§ WHAT THE TASK ASKS: What lines below mention the word "OTHER"? Copy each one.

Before-and-after change data
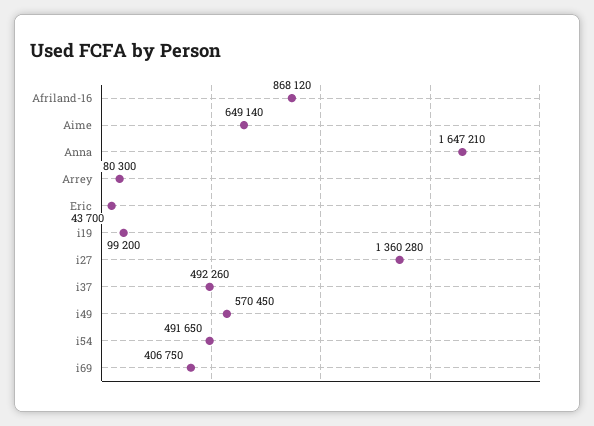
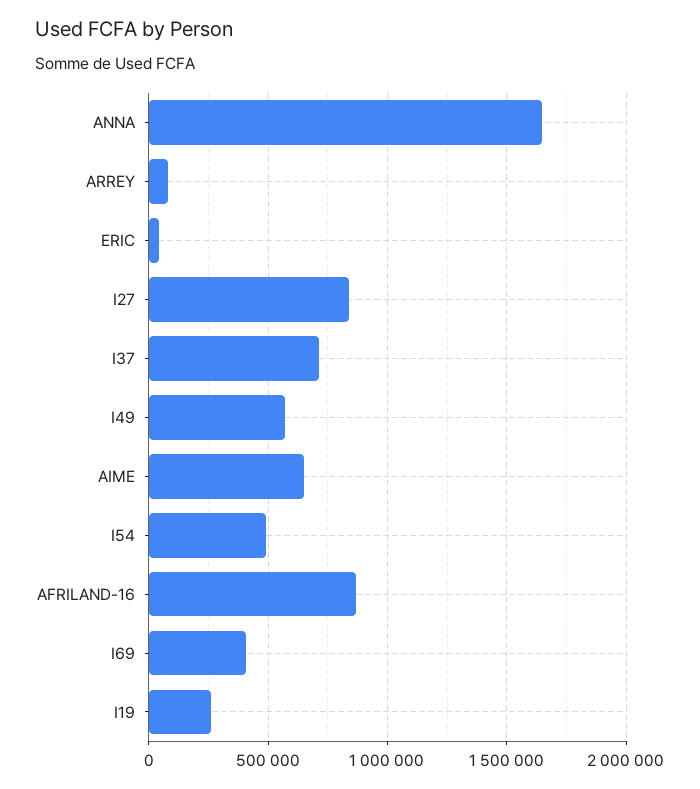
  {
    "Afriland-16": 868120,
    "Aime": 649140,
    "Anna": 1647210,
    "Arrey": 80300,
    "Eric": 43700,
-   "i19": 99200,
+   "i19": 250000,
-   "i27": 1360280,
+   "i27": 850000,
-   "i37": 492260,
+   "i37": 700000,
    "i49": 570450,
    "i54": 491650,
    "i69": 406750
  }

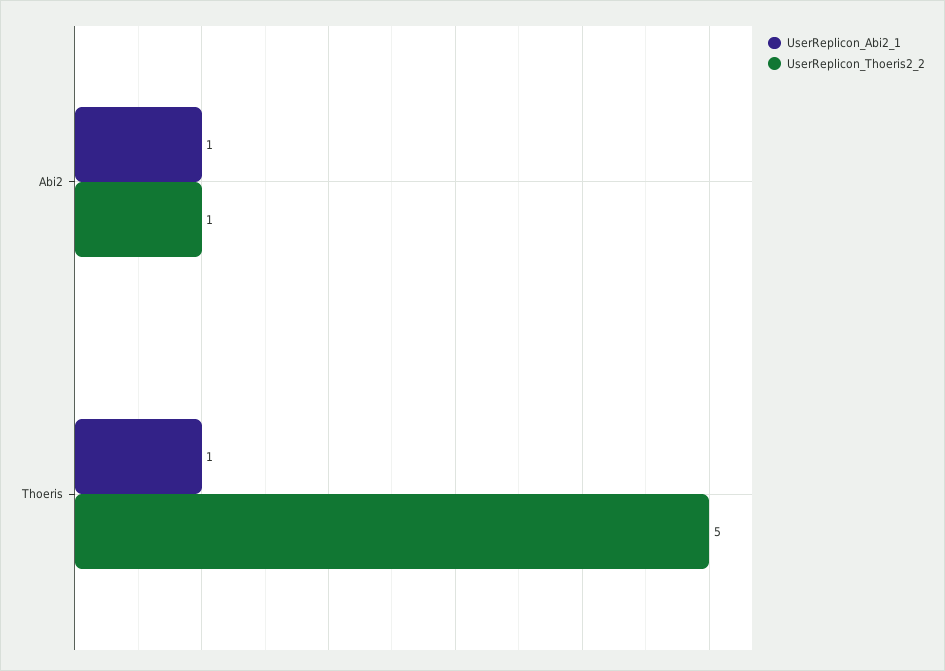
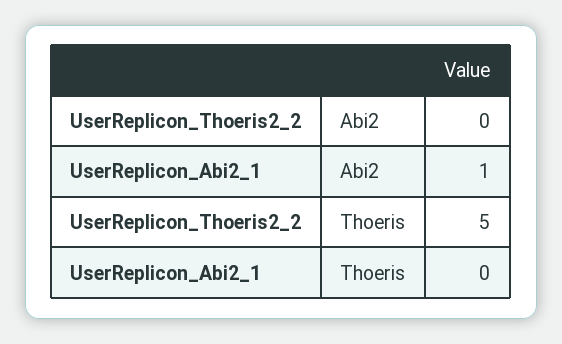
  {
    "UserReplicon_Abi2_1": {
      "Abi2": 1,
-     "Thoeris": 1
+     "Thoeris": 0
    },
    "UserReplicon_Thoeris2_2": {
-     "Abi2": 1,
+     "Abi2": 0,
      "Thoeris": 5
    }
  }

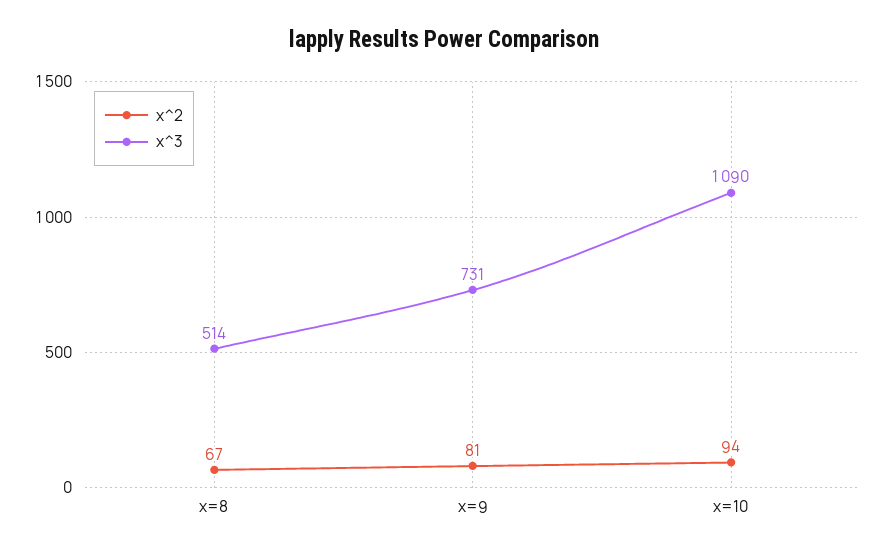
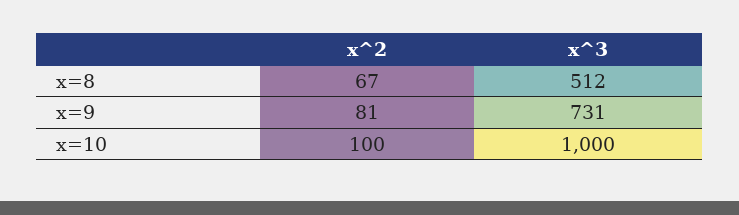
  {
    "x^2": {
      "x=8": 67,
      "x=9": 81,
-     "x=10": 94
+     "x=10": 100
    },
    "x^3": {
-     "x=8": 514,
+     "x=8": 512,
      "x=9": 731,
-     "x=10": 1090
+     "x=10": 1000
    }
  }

...

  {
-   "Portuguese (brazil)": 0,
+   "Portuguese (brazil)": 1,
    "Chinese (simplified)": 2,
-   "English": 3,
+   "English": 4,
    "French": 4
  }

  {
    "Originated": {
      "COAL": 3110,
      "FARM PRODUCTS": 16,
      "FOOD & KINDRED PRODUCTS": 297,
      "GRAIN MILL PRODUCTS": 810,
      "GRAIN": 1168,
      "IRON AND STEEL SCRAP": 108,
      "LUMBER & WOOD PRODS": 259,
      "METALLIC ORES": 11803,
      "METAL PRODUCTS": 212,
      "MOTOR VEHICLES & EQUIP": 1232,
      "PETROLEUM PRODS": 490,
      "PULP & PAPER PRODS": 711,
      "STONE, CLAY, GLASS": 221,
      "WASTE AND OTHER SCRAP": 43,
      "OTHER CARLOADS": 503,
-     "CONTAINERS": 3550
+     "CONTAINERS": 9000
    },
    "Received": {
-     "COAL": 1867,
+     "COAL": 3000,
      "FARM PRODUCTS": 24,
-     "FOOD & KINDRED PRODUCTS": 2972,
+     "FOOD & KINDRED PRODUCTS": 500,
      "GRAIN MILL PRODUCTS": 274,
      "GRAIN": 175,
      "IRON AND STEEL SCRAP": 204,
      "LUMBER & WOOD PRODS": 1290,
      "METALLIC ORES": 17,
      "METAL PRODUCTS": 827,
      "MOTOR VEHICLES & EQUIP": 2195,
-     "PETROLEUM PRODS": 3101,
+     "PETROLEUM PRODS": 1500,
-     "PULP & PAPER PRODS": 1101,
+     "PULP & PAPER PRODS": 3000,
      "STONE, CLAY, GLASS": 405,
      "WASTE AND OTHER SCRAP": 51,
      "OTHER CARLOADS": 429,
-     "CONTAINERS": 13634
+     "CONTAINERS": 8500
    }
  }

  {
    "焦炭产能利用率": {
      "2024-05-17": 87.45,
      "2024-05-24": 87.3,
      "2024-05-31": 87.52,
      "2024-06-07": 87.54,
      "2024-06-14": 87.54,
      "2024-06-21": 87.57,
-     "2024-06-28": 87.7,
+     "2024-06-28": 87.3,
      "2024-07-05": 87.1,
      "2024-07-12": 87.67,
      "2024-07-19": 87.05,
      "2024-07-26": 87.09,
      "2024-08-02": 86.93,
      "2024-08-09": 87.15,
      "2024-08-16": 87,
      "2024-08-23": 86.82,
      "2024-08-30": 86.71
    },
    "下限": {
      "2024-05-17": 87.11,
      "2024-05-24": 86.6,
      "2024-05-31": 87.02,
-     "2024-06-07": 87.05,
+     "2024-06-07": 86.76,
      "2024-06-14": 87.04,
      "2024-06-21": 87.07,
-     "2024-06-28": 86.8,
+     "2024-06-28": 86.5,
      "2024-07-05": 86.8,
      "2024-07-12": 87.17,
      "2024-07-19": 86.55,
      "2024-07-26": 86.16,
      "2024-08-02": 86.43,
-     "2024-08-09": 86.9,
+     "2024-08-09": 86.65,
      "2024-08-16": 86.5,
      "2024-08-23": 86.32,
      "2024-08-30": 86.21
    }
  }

...

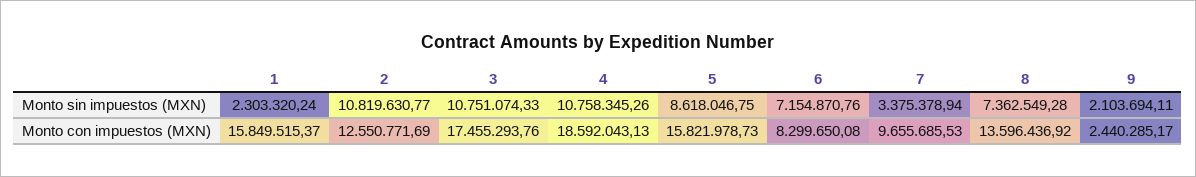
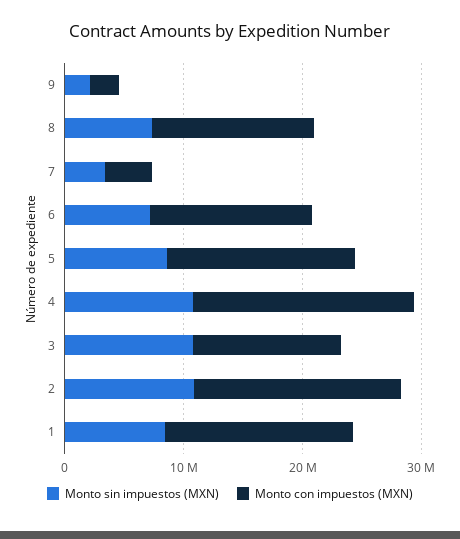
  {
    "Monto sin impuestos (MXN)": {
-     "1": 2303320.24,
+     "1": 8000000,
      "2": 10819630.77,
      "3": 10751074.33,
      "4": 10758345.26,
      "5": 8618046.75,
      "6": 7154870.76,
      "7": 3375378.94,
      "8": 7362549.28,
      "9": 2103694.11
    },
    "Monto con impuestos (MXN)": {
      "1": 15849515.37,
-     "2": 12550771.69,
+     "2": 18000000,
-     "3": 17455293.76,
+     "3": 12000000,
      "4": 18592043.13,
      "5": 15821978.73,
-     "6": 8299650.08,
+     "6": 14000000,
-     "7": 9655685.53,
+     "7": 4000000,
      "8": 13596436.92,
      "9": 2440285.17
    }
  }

§ TASK RESPONSE:
      "WASTE AND OTHER SCRAP": 43,
      "OTHER CARLOADS": 503,
      "WASTE AND OTHER SCRAP": 51,
      "OTHER CARLOADS": 429,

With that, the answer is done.